**Requirement**
Each entry should be given again exactly, with any image left out.

**Given records**

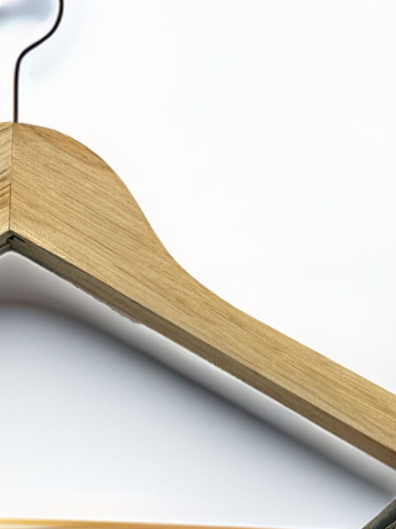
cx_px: 35
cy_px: 1016
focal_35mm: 103
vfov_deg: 15.7
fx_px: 1573
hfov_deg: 14.2
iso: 80
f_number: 1.78
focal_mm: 6.86
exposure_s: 1/100
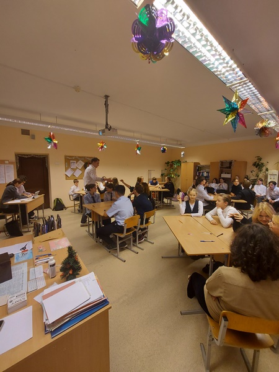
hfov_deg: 89.9
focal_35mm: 13
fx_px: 140
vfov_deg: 106.2
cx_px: 140
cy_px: 186
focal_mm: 1.74
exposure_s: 1/50
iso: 100
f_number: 2.2
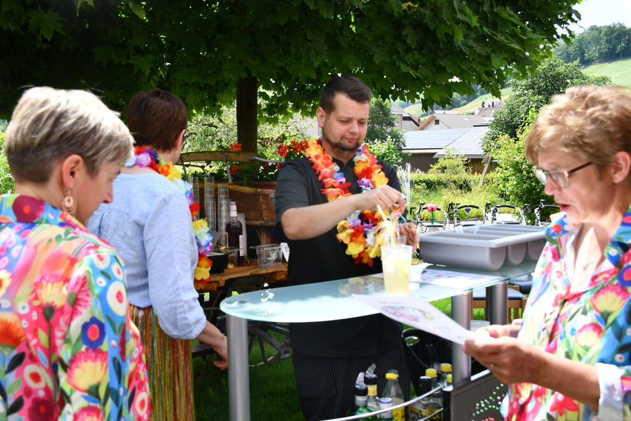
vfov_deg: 36.9
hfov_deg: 53.1
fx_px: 631
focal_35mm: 36
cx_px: 316
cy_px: 210
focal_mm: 24
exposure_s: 1/250
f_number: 7.1
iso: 200
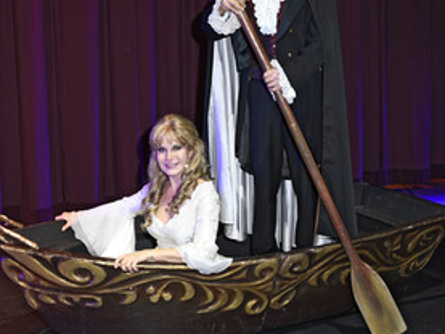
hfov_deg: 37.9
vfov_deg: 29.0
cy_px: 119
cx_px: 165
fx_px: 643
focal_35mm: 50
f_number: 6.3
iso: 2000
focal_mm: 32
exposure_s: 1/125
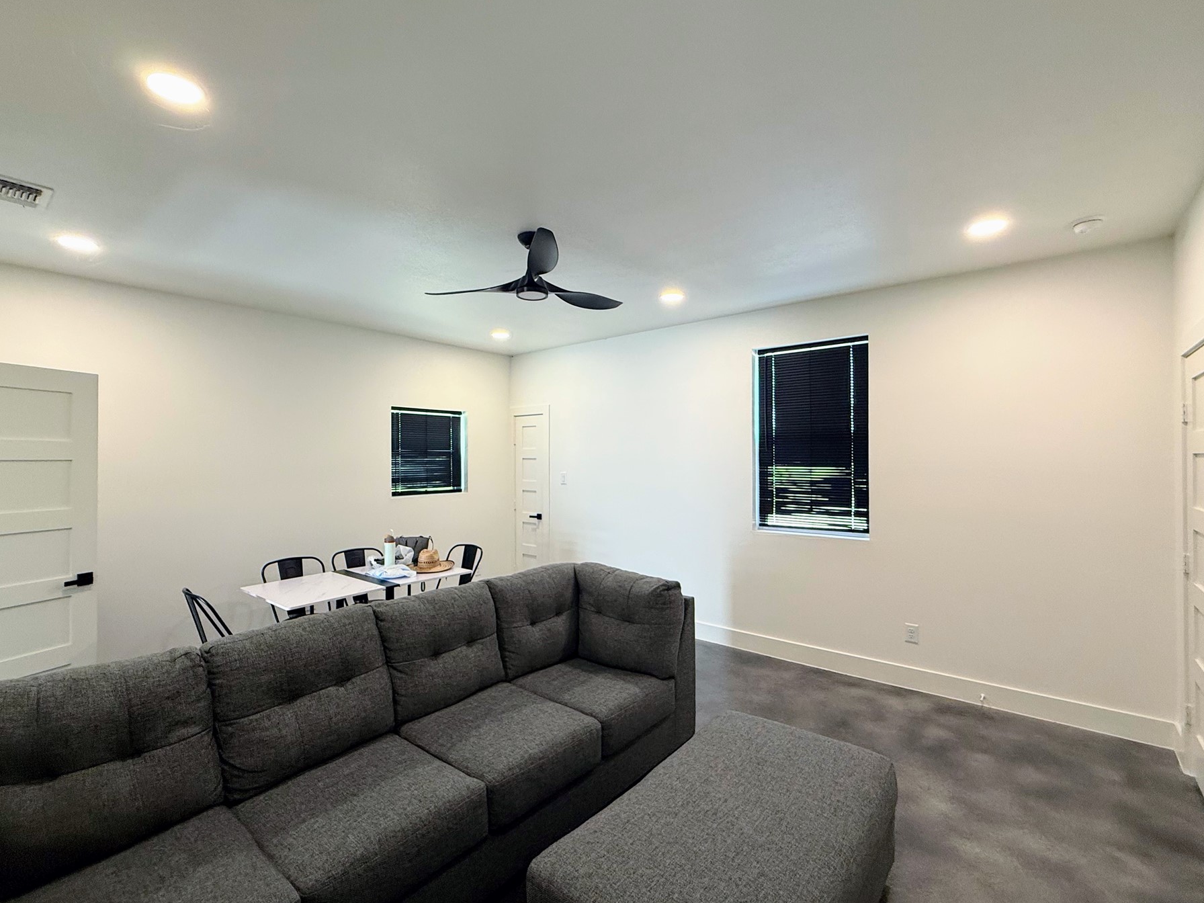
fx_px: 557
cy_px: 454
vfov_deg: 78.1
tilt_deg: +1.6
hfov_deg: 94.5
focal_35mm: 16
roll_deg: +0.5
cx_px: 602
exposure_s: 1/120
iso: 250
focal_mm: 2.22
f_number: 2.2
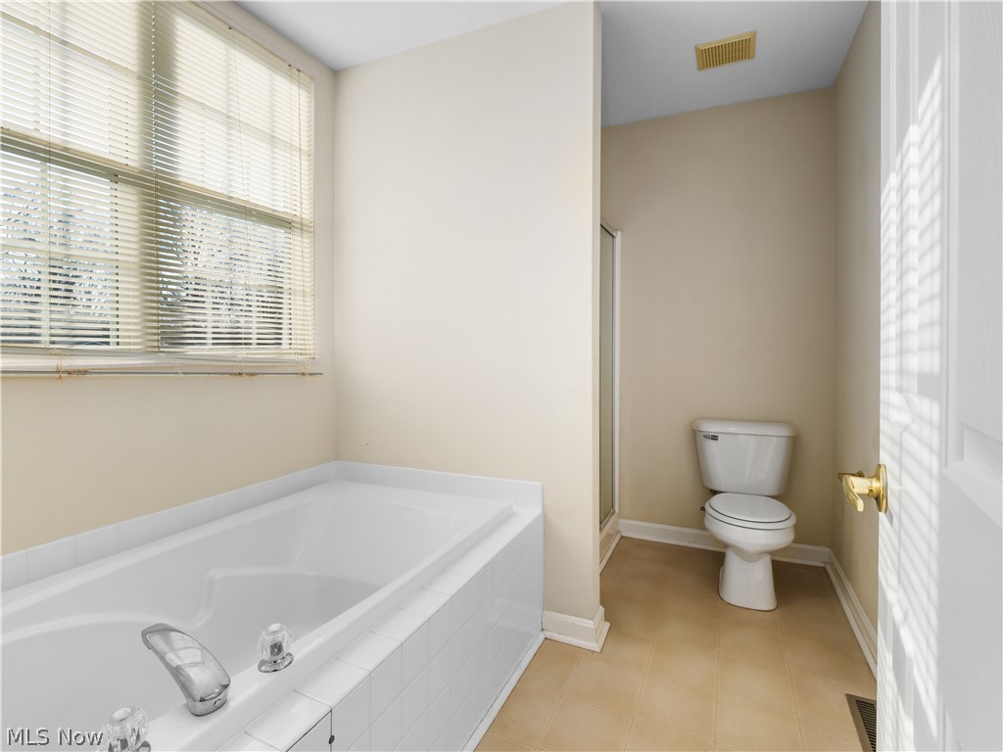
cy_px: 376
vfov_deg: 78.1
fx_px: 464
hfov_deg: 94.5
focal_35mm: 16
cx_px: 502
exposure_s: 1/15
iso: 200
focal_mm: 8
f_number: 9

**Result of the task**
cx_px: 35
cy_px: 1016
focal_35mm: 103
vfov_deg: 15.7
fx_px: 1573
hfov_deg: 14.2
iso: 80
f_number: 1.78
focal_mm: 6.86
exposure_s: 1/100
hfov_deg: 89.9
focal_35mm: 13
fx_px: 140
vfov_deg: 106.2
cx_px: 140
cy_px: 186
focal_mm: 1.74
exposure_s: 1/50
iso: 100
f_number: 2.2
vfov_deg: 36.9
hfov_deg: 53.1
fx_px: 631
focal_35mm: 36
cx_px: 316
cy_px: 210
focal_mm: 24
exposure_s: 1/250
f_number: 7.1
iso: 200
hfov_deg: 37.9
vfov_deg: 29.0
cy_px: 119
cx_px: 165
fx_px: 643
focal_35mm: 50
f_number: 6.3
iso: 2000
focal_mm: 32
exposure_s: 1/125
fx_px: 557
cy_px: 454
vfov_deg: 78.1
tilt_deg: +1.6
hfov_deg: 94.5
focal_35mm: 16
roll_deg: +0.5
cx_px: 602
exposure_s: 1/120
iso: 250
focal_mm: 2.22
f_number: 2.2
cy_px: 376
vfov_deg: 78.1
fx_px: 464
hfov_deg: 94.5
focal_35mm: 16
cx_px: 502
exposure_s: 1/15
iso: 200
focal_mm: 8
f_number: 9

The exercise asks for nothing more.